Learn about fly fishing for Great Lakes steelhead with the experts at Mad River Outfitters.
Frost nipped fingers try to manage the drag on a screaming reel as numb toes inside wading boots navigate slick river rocks. The silver bullet on the end of your line makes another run downstream and you have no choice, but to follow along and hope your line holds. When it's time to put your hands on your silvery prize, you brave taking your gloves off just for the chance to feel the frigid skin of a steelhead.
The fish of 1,000 casts is starting its winter migration up rivers in several regions of the country. Winter steelhead fishing often brings to mind large colored rivers surrounded by Pacific Northwest rainforests.
Ohio, Pennsylvania and New York, however, each experience their own plentiful steelhead run in an area so plentiful it is commonly known as steelhead alley.

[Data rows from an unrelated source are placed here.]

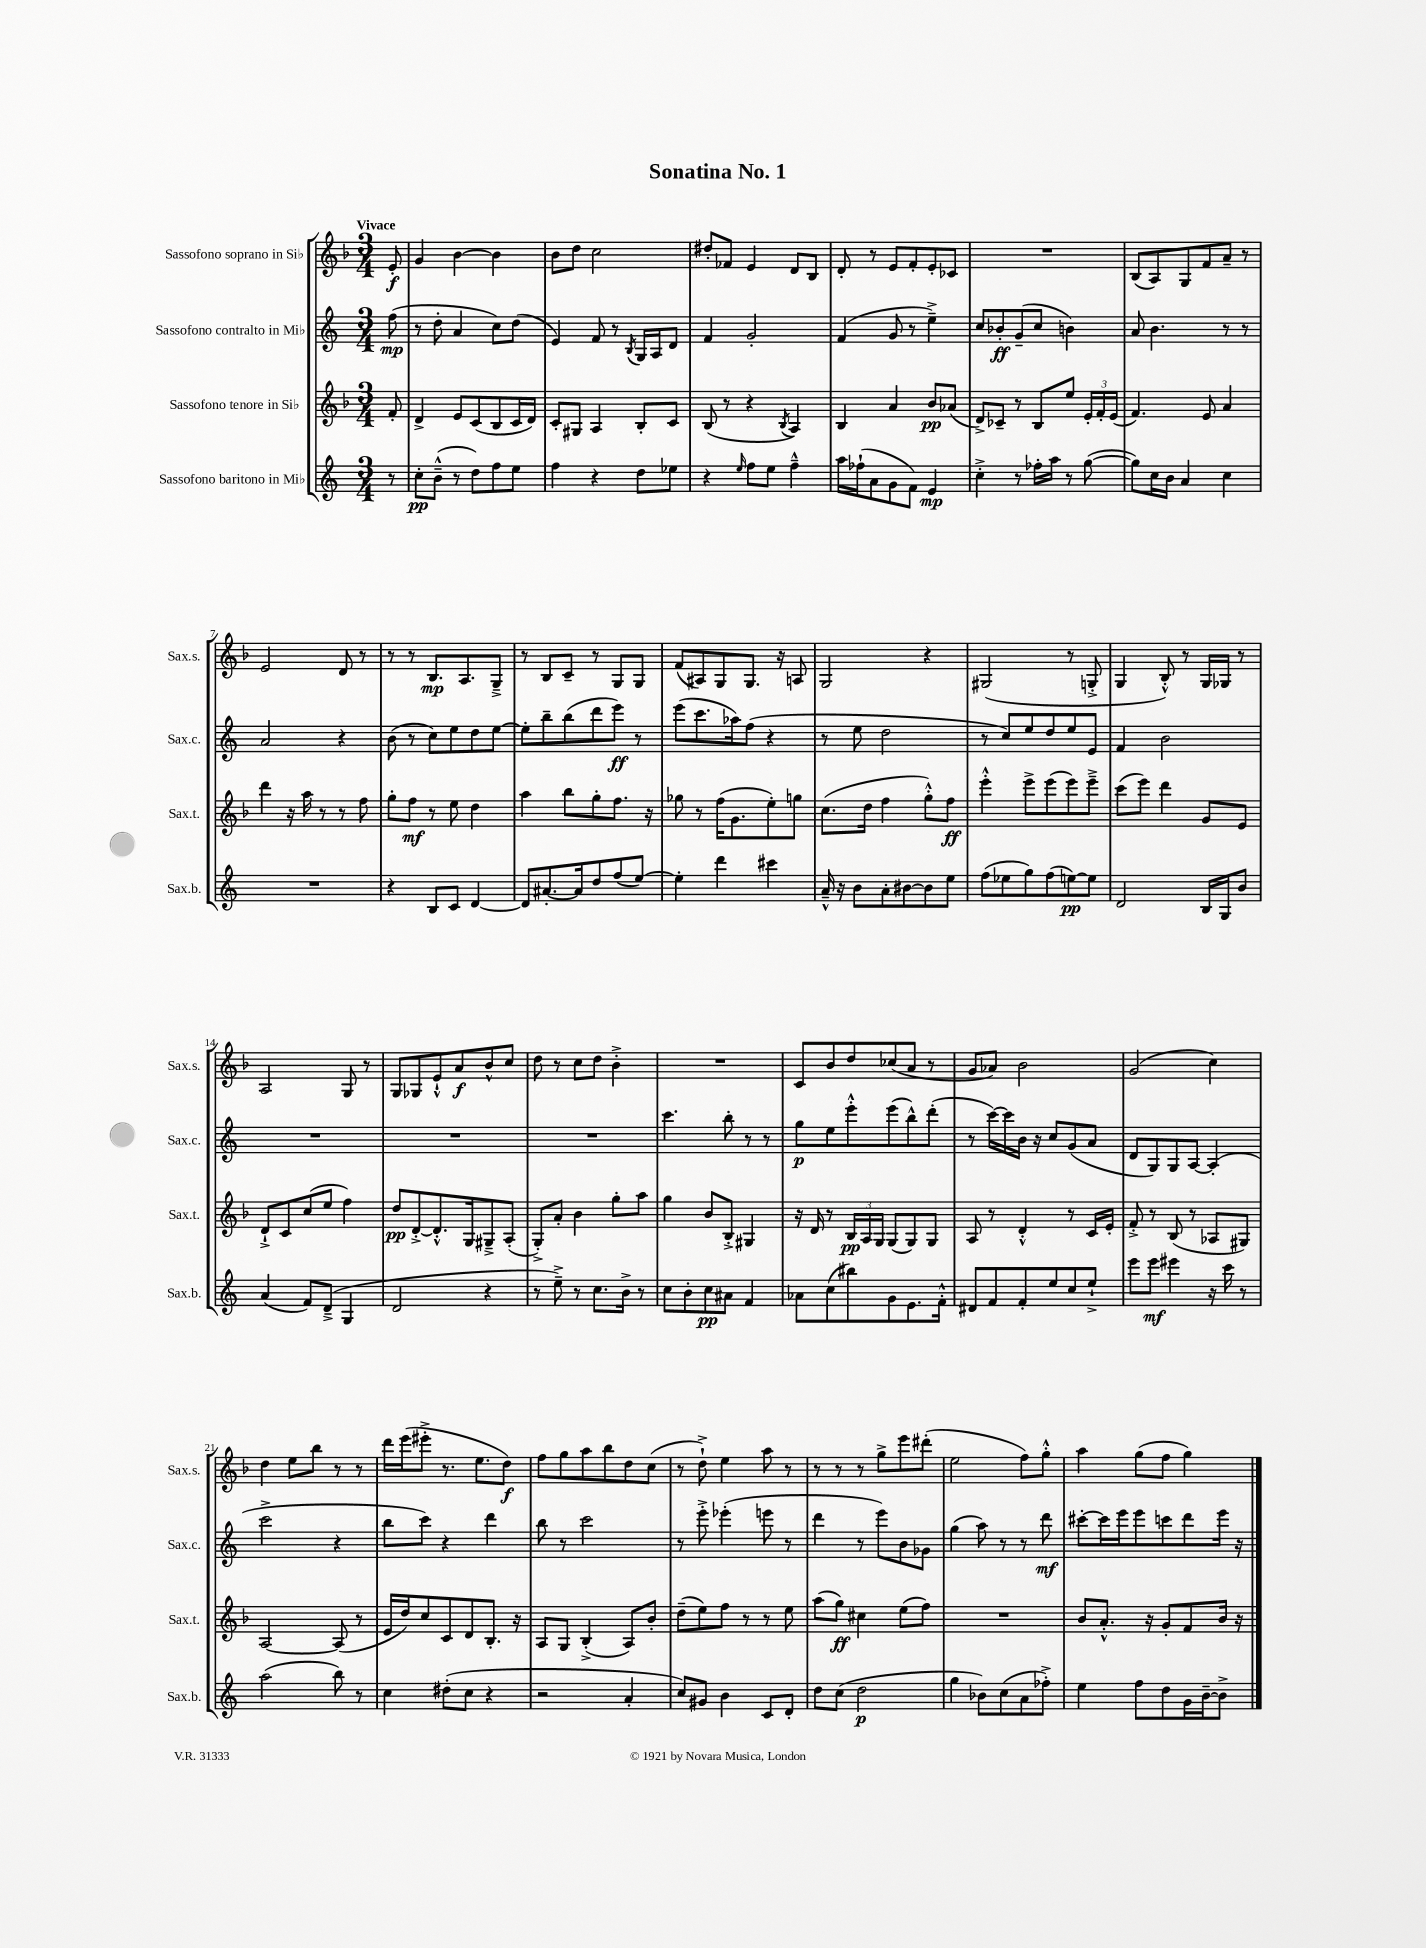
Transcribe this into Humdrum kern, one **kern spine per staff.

**kern	**kern	**kern	**kern
*staff4	*staff3	*staff2	*staff1
*clefG2	*clefG2	*clefG2	*clefG2
*k[]	*k[b-]	*k[]	*k[b-]
*M3/4	*M3/4	*M3/4	*M3/4
8r	8f'	(8ff	8e'
=	=	=	=
8cc'	4d^	8r	4g
(8b~^^	.	8dd'	.
8r	8e	4a	[4b-
8dd)	(8c	.	.
8ff	8B-	8cc)	4b-]
8ee	16c	(8dd	.
.	16d)	.	.
=	=	=	=
4ff	8c'	4e)	8b-
.	8G#	.	8dd
4r	4A	8f	2cc
.	.	8r	.
.	.	8qB	.
8dd	8B-'	16G	.
.	.	16A	.
8ee-	8c	8d	.
=	=	=	=
4r	(8B-	4f	8dd#'
.	8r	.	8f-
16qqee	.	.	.
8ff	4r	2g'	4e
8ee	.	.	.
.	8qB-	.	.
4ff~^^	4A)	.	8d
.	.	.	8B-
=	=	=	=
16aa	4B-	(4f	8d'
(16ff-`	.	.	.
8a	.	.	8r
8g	4a	8g	8e
8f)	.	8r	8f'
4e	8b-	4ee~^)	8e'
.	(8a-	.	8c-
=	=	=	=
4cc'^	8d^)	8cc	2.r
.	8c-~	8b-'	.
8r	8r	(8g~	.
16ff-'	8B-	8cc	.
16aa	.	.	.
8r	8ee	4b)	.
([8gg	24e'	.	.
.	24f'	.	.
.	(24e	.	.
=	=	=	=
8gg])	4.f)	8a	(8B-
16cc	.	4.b	8A)
16b	.	.	.
4a	.	.	8G
.	8e	.	8f
4cc	4a	8r	8a~
.	.	8r	8r
=	=	=	=
2.r	4ddd	2a	2e
.	16r	.	.
.	16aa	.	.
.	8r	.	.
.	8r	4r	8d
.	8ff	.	8r
=	=	=	=
4r	8gg'	(8b	8r
.	8ff	8r	8r
8B	8r	8cc)	8.B-
8c	8ee	8ee	.
.	.	.	8.A
[4d	4dd	8dd	.
.	.	[8ee	8G~^
=	=	=	=
8d]	4aa	8ee']	8r
[8.a#'	.	8bb~	8B-
.	8bb-	(8bb	8c~
16a#]	.	.	.
8dd	8gg'	8ddd	8r
(8ff	8.ff	8eee)	8G
[8ee)	.	8r	8G
.	16r	.	.
=	=	=	=
4ee']	8gg-	(8eee	(8f
.	8r	8.ccc	8A#)
4ddd	(16ff	.	8G
.	8.g	16aa-)	.
.	.	(8ff	8.G
4ccc#	8ee')	4r	.
.	.	.	16r
.	8gg	.	8A
=	=	=	=
16a~^^	(8.cc	8r	2G
16r	.	.	.
8b	.	8ee	.
.	16dd	.	.
8a'	4ff	2dd	.
[8b#	.	.	.
8b#]	8gg'^^)	.	4r
8ee	8ff	.	.
=	=	=	=
(8ff	4eee'^^	8r	(2G#
8ee-	.	8cc)	.
8gg)	8eee^	8ee	.
(8ff	(8eee	8dd	.
[8ee)	8eee)	8ee	8r
8ee]	8eee~^	8e	8G'^
=	=	=	=
2d	(8ccc	4f	4G
.	8eee)	.	.
.	4ddd	2b	8B-'^^)
.	.	.	8r
16B	8g	.	16G
16G	.	.	16G-
8b	8e	.	8r
=	=	=	=
(4a	8d`^	2.r	2A
.	8c	.	.
8f)	(8cc	.	.
(8d~^	8ee	.	.
4G	4ff)	.	8G
.	.	.	8r
=	=	=	=
2d	8dd	2.r	8G
.	[8d'^	.	8G-
.	8.d'^^]	.	8e`^^
.	.	.	8a
.	16G	.	.
4r	8G#~^	.	8b-^^
.	(8A'	.	8cc
=	=	=	=
8r	8G'^)	2.r	8dd
8ee~^)	8a'	.	8r
8r	4b-	.	8cc
8.cc	.	.	8dd
.	8gg'	.	4b-'^
16b^	.	.	.
8r	8aa	.	.
=	=	=	=
8cc	4gg	4.ccc	2.r
8b'	.	.	.
8cc	8b-	.	.
8a#	8B-'^	8bb'	.
4f	4G#	8r	.
.	.	8r	.
=	=	=	=
8a-	16r	8gg	8c
.	16d	.	.
(8cc	8r	8ee	8b-
8bb#)	24B-	8eee'^^	8dd
.	24A	.	.
.	24G	.	.
8g	(8G	(8eee	(8cc-
8.e	8G)	8bb^^)	8a
.	8G	(8ddd'	8r
16f'^^	.	.	.
=	=	=	=
8d#	8A	8r	8g
8f	8r	[16ccc)	8a-)
.	.	16ccc]	.
8f'	4d'^^	16b	2b-
.	.	16r	.
8ee	.	8cc	.
8cc	8r	(8g	.
8ee`^	16c	8a	.
.	16e'	.	.
=	=	=	=
8eee	8f'^	8d	(2g
8eee	8r	8G)	.
4eee#	(8B-	8G	.
.	8r	[8A	.
16r	8A-	(4A']	4cc)
16ccc	.	.	.
8r	8G#)	.	.
=	=	=	=
(2aa	[2A	2ccc^	4dd
.	.	.	8ee
.	.	.	8bb-
8bb)	(8A]	4r	8r
8r	8r	.	8r
=	=	=	=
4cc	16e	8bb	16ddd
.	16dd)	.	(16eee
.	8cc	8ccc)	8eee#'^
(8dd#'	8c	4r	8.r
8cc	8d	.	.
.	.	.	8.ee
4r	8.B-'	4ddd	.
.	.	.	8dd)
.	16r	.	.
=	=	=	=
2r	8A	8bb	8ff
.	8G	8r	8gg
.	(4B-'^	2ccc	8aa
.	.	.	8bb-
4a'	8A)	.	8dd
.	8b-'	.	(8cc
=	=	=	=
8cc)	(8dd~	8r	8r
8g#	8ee)	8eee'^	8dd`^)
4b	8ff	(4eee-'	4ee
.	8r	.	.
8c	8r	8eee	8aa
8d'	8ee	8r	8r
=	=	=	=
8dd	(8aa	4ddd	8r
(8cc	8gg)	.	8r
2dd	4cc#	8r	8r
.	.	8eee)	8gg^
.	(8ee	8b	8eee
.	8ff)	8g-	(8ddd#'
=	=	=	=
4gg	2.r	(4gg	2ee
8b-)	.	8aa)	.
(8cc	.	8r	.
8a	.	8r	8ff)
8ff-'^)	.	8ddd	8gg'^^
=	=	=	=
4ee	8b-	[8ccc#'	4aa
.	8.a'^^	16ccc#]	.
.	.	16eee	.
8ff	.	8eee	(8gg
.	16r	.	.
8dd	8g'	8ccc	8ff
16g	8f	8ddd	4gg)
[16b~	.	.	.
8b^]	16b-	16eee	.
.	16r	16r	.
==	==	==	==
*-	*-	*-	*-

Steelhead alley refers to a famous stretch of southern tributaries of Lake Erie from the middle of Ohio all the way to Pennsylvania and a touch of New York. Mad River Outfitters is one of the premiere steelhead guide services in the Great Lakes region and Fishbrain had the chance to sit down with experienced guide Ryan Ratliff to learn more about this unique fishery and the amazing fish that run it.
Fishbrain: How many steelhead runs does steelhead alley get a year?
Ryan Ratliff: We do not get a summer run because of a lack of water in the rivers at that time. Between September and October, though fish start looking to head up river for the fall run
Once you get into December the weather patterns are different and you could consider it a late fall run or a winter run. Rivers typically freeze between January 15-Feb 15 and little is happening migration wise at that time.
After ice jams blow out at the tail end of winter a few more fish will come up.
In general PA fish are a fall run fish Ohio are a winter and spring run as well as NY fish.
FB: How (if at all) do these fish or runs differ from a traditional coastal run?
RR: Coastal steelhead are considered anadromous, because they migrate from the freshwater to the ocean and back. Are our fish anadromous?
If your definition is predicated on the salt? No If your definition is predicated on migration then yes, so there is a bit of a gray area there.
As far as behavior goes, our fish do not come up in the water column. They travel more left to right in the stream, not up and down. I have caught some fish on the surface but it's a perfect storm situation when you can do that..
Also, our fish don't imprint on a stream like wild fish so the stream they travel up can be random and based on where they are within the harbor at a given time.
FB: What is your basic fly fishing setup for steelhead?
RR: I like a switch rod 11-12 ½ foot between 5 and 7 weight. Most people use 6 and 7. I like Tibor riptide spey reels spey light skagit heads shooting line. I prefer line to line connections with no loops, which helps with ice in the guides. For nymphing line I go with Scientific Anglers Great Lakes switch indicator.
FB: What are some of your go to flies?
RR: Dead drifting white zonkers (white death) with egg pattern attached is very effective. Baitfish like emerald shiners and shad travel into the system but can't handle the cold snaps and die, which is why we dead drift a lot of the streamer patterns.
I like adding bucktail to swinging flies like Jerry French’s intruder, the ai intruder and the Dirty Hoh.
Bites are more predicated on water temp. Cold water tends to give more taps, less hard takes and nymphing is more of an option in this case. When the water gets up the 50s you can get much more streamer action and even strip streamers and have the fish chase them right to your feet.
The cool thing is these are hatchery fish and put here for us to enjoy, but that doesn't mean you just disrespect them.
Nymphing is probably the most successful overall, but in the right circumstances, swinging streamers is much more exciting.
FB: What river and weather patterns do you look for on a good day?
RR: Ideally you get a good push of rain to push out fallen leaves. There are leaves from top to bottom in the rivers making swinging a streamer very difficult. I Look for water levels on the drop but not leveling out. I like cool weather patterns, but not a big cold front. If the water temps in the rivers are a little cooler than the lake that's good, but if the water temps are significantly cooler than the lake the fish will stay in the lake and not start their migration.
FB: How big of fish can you readily expect to catch?
RR: The goal is always a 30 inch plus fish.
FB: What are some of the mistakes you see most steelhead anglers make?
RR: For those swinging streamers it does not use the right color. Color is big regarding water clarity. It's kind of the opposite of the classic rule of bright day bright fly. Dark water, bright fly, clear water go with a black, or olive color.
Most nymphers have way too much drag and not enough weight. You want to get close to the bottom and keep it there. Make sure that when you mend, you're not bringing your nymph too high in the water. You want to stay down as long as possible.
Just because winter is looming, never means you should put away your fishing rod. There are always opportunities to keep fishing new waters, methods and for new species. Every angler should try, at least once, to battle the elements and understand the passion and frustration involved with winter steelheading.
Now let’s go fishing. We’ll bring the waders and hand warmers.